◆ EXERCISE REQUIREMENTS
(a) Decide whether each statement agrees with the forum thread below on PostgreSQL vacuuming: (i) In the digital video problem, the data is archived rather than kept online indefinitely. (ii) The thread gives vacuum as O(N) in the size of the database. (iii) One suggestion was to group multiple operations into bigger transactions. For each one, answer yes or no and quote the deciding words of the thread.
(b) According to the forum thread below on PostgreSQL vacuuming, what are the two reasons vacuum needs to be run?

◆ DOCUMENT SECTION
※
On Tuesday 2006-06-06 20:11, Mark Woodward wrote:
> > Mark Woodward wrote:
> >> OK, here's my problem, I have a nature study where we have about 10
> >> video
> >> cameras taking 15 frames per second.
> >> For each frame we make a few transactions on a PostgreSQL database.
> >
> > Maybe if you grouped multiple operations on bigger transactions, the I/O
> > savings could be enough to buy you the ability to vacuum once in a
> > while. Or consider buffering somehow -- save the data elsewhere, and
> > have some sort of daemon to put it into the database. This would allow
> > to cope with the I/O increase during vacuum.
>
> The problem is ssufficiently large that any minor modification can easily
> hide the problem for a predictble amount of time. My hope was that someone
> would have a real "long term" work around.
I'm not certain that I understand the original problem correctly so I am going
to restate it.
VACCUM needs to be run for two reasons.
1) To recover the transaction counter.
2) To recover records marked for deletion.
VACCUM needs to be run over the entire database. If the data in the database
is N, then VACCUM is O(N). Roughly, VACCUM scales linearly with the size of
the database.
In the digital video problem:
Data is stored indefinitely online. (It is not archived.)
(Virtually no records need to be recovered from deletion.)
Data comes in at a constant rate, frames.
The database therefore grows at frames/time (D).
It follows that no matter how much tuning is done, given constant hardware,
VACCUM grows to consume so many resources that it is no longer possible to
process frames/time[m] before frames/time[m+1] arrives.
Ideally, the transaction management system would be proportional to the
marginal change in size of the database rather than the gross size of the
database. That is VACCUM being O(N) should be replaced (or there should be
an optional alternative) that scales with D, O^k(D) where any k > 1 involves
a tradeoff with VACCUM.
※
◆ DATA EXTRACT
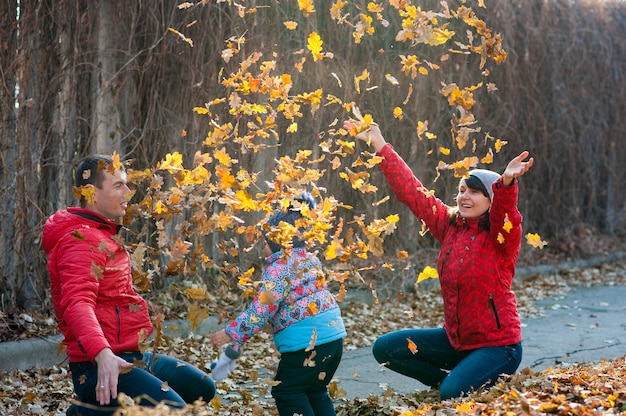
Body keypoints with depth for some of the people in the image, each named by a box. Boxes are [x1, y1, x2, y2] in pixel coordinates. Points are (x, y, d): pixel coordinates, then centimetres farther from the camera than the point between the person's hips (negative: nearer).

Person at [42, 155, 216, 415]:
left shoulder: (104, 234, 17)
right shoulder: (82, 240, -16)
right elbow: (77, 302, -33)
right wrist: (103, 354, -46)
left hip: (130, 355, 11)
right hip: (98, 366, -11)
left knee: (202, 388, 16)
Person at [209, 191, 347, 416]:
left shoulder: (278, 267, -12)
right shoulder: (311, 260, 14)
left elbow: (261, 309, -16)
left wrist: (232, 334, -11)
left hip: (307, 340, -9)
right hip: (333, 332, 9)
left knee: (287, 392, 6)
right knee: (316, 392, 21)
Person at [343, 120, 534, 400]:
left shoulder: (501, 236, -13)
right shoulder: (450, 225, 3)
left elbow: (505, 212, -36)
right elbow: (411, 191, 4)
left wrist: (506, 182, -58)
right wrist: (379, 145, 1)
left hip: (497, 345, -7)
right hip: (456, 339, 7)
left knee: (452, 394, -28)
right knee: (385, 349, 2)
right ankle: (449, 380, 14)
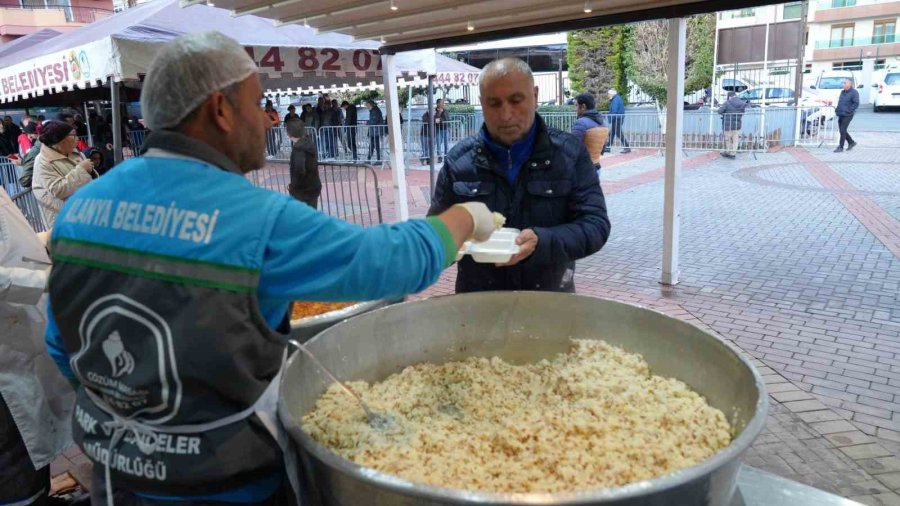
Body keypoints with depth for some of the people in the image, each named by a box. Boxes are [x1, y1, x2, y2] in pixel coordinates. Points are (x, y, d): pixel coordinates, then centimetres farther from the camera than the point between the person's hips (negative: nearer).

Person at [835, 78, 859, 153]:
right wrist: (837, 109, 11)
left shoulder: (854, 92, -9)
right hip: (840, 114, 8)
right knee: (842, 130, 11)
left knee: (843, 130, -9)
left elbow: (856, 103, -15)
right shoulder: (842, 92, 16)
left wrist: (848, 111, -20)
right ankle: (851, 142, 28)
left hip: (847, 115, -8)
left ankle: (840, 147, -4)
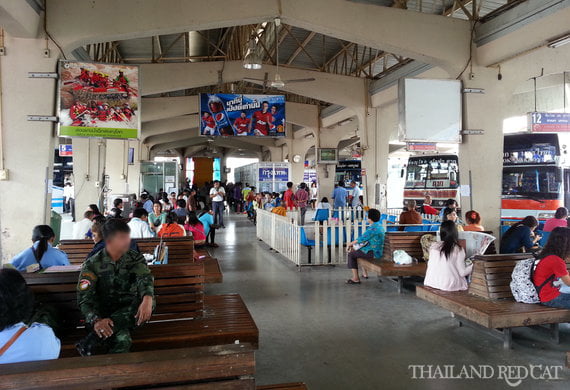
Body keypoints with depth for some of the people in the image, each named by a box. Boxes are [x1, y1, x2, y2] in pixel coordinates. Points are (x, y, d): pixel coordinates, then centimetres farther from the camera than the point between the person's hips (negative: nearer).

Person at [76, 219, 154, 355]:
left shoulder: (136, 259, 2)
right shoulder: (92, 264, -3)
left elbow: (145, 279, -16)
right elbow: (84, 299, -11)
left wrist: (147, 299, -40)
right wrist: (96, 321, -31)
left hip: (128, 312, 4)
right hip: (103, 314, -4)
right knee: (122, 339, -37)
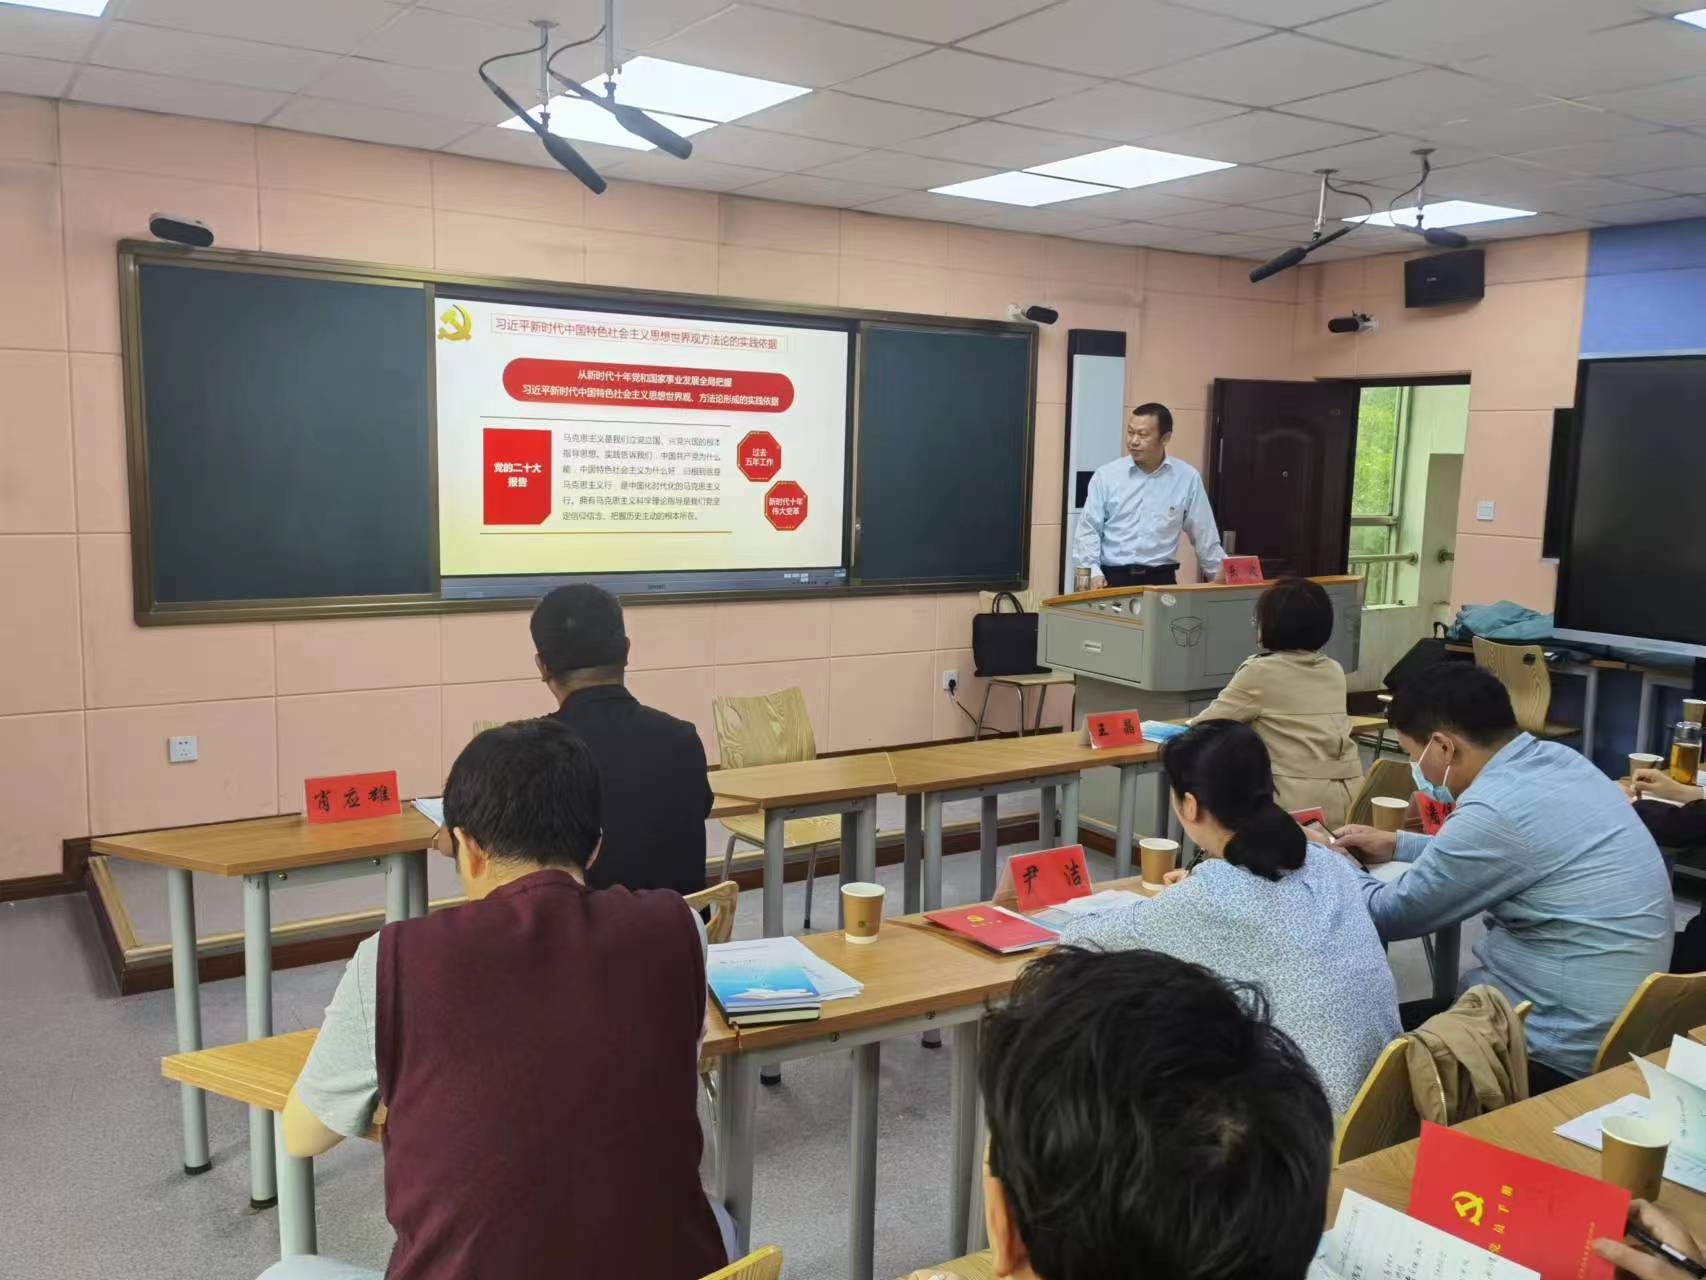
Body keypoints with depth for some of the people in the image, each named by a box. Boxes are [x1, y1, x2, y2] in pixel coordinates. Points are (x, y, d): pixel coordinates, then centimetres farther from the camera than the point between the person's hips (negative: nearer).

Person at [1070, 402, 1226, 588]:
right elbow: (1088, 529, 0)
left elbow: (1203, 534, 10)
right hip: (1112, 578, 0)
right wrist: (1093, 572, -14)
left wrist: (1221, 576, 10)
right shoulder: (1106, 475, 1)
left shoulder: (1187, 477, 3)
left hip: (1160, 579, 1)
※
◆ SOLVED TASKS
(a)
(i) No: "Data is stored indefinitely online. (It is not archived.)"
(ii) Yes: "then VACCUM is O(N)"
(iii) Yes: "Maybe if you grouped multiple operations on bigger transactions"

(b) It must be run to recover the transaction counter and to recover records marked for deletion.